In het honkbal wordt het woord “ruimen” gebruikt om verschillende acties aan te duiden. In het algemeen betekent het om een honk of een deel van het veld te bezetten.
In het defensieve spel wordt het woord “ruimen” gebruikt om aan te geven dat een verdediger een honk bezet. Dit gebeurt meestal nadat de slagman is uitgeschakeld. De verdediger zal het honk blijven bezetten totdat de volgende slagman komt slaan.
In het aanvallende spel wordt het woord “ruimen” gebruikt om aan te geven dat een aanvaller een honk bezet. Dit gebeurt meestal nadat de slagman een honkslag heeft geslagen. De aanvaller zal het honk blijven bezetten totdat hij wordt uitgeschakeld of een andere aanvaller hem naar een volgend honk brengt.
Specifieke voorbeelden van het gebruik van het woord “ruimen” in het honkbal:
- De korte stop ruimt tweede honk na het uitschakelen van de slagman.
- De eerste honkman ruimt het honk nadat de slagman een honkslag heeft geslagen.

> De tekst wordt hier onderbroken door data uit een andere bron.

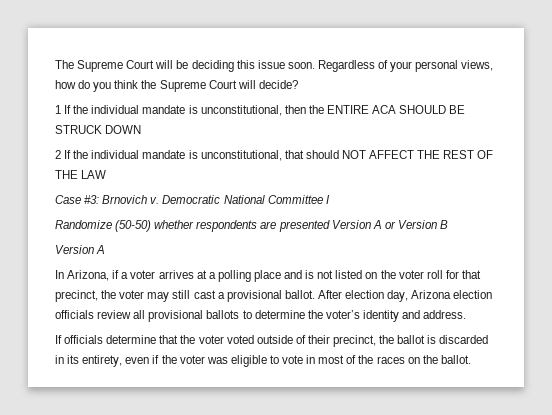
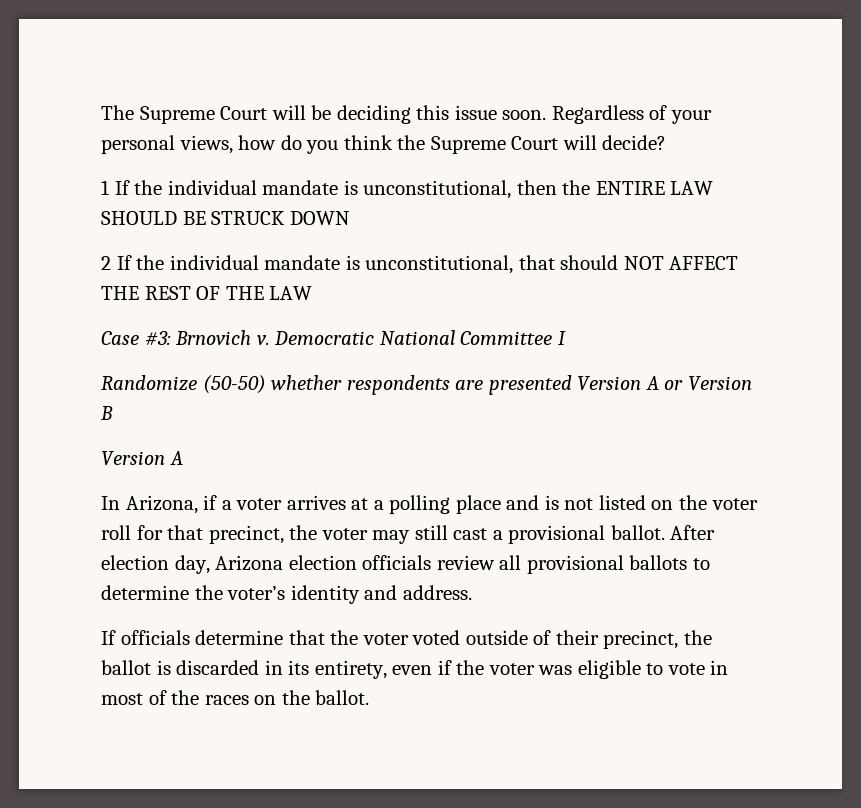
[372,105,397,114] ACA -> [670,181,714,195] LAW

- De werper ruimt eerste honk om een dubbelspel te creëren.
Andere betekenissen van het woord “ruimen” in het honkbal:
- Het woord “ruimen” kan ook worden gebruikt om aan te geven dat een honk of een deel van het veld vrij is van een verdediger. Dit kan bijvoorbeeld gebeuren als een verdediger een honk verlaat om een slagman uit te schakelen.

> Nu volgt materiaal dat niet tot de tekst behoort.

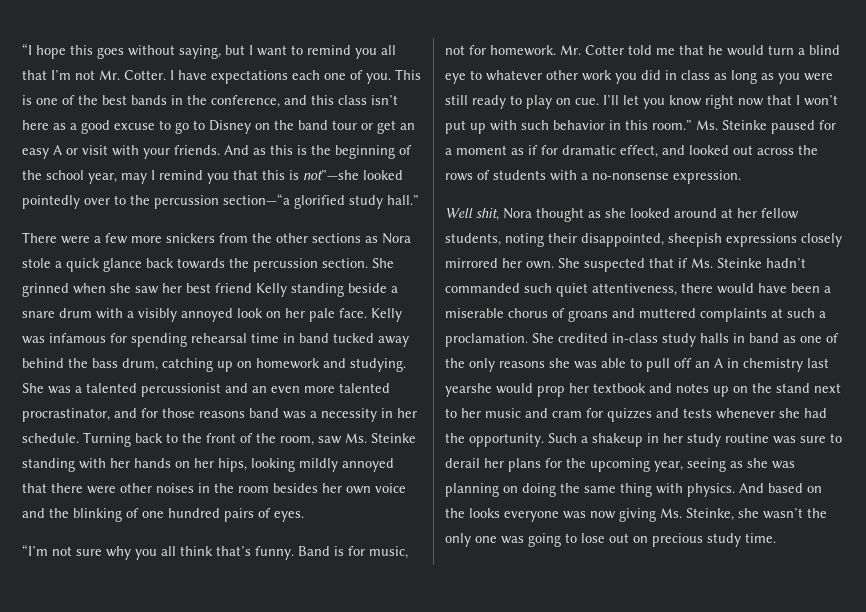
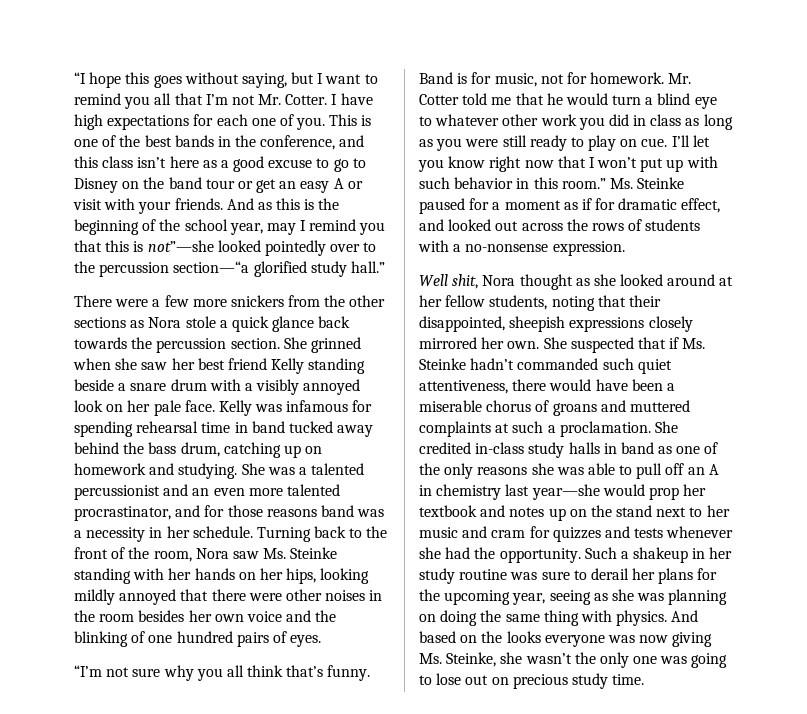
[211,70,288,84] expectations -> [74,114,214,130] high expectations for
(314, 441) none -> [195,548,229,559] Nora
(544, 240) none -> [597,295,626,307] that
[445,383,492,397] yearshe -> [531,484,600,500] year—she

- Het woord “ruimen” kan ook worden gebruikt om aan te geven dat een speler een honk of een deel van het veld verlaat. Dit kan bijvoorbeeld gebeuren als een speler wordt uitgeschakeld of als hij een honkslag heeft geslagen.
Voorbeelden van het gebruik van het woord “ruimen” in de context van het honkbal:
- “De korte stop ruimt tweede honk voor de werper.”
- “De eerste honkman ruimt het honk nadat de slagman een honkslag heeft geslagen.”
- “De werper ruimt eerste honk om een dubbelspel te creëren.”
- “Het honk is vrij.”
- “De speler ruimt het honk na het uitschakelen van de slagman.”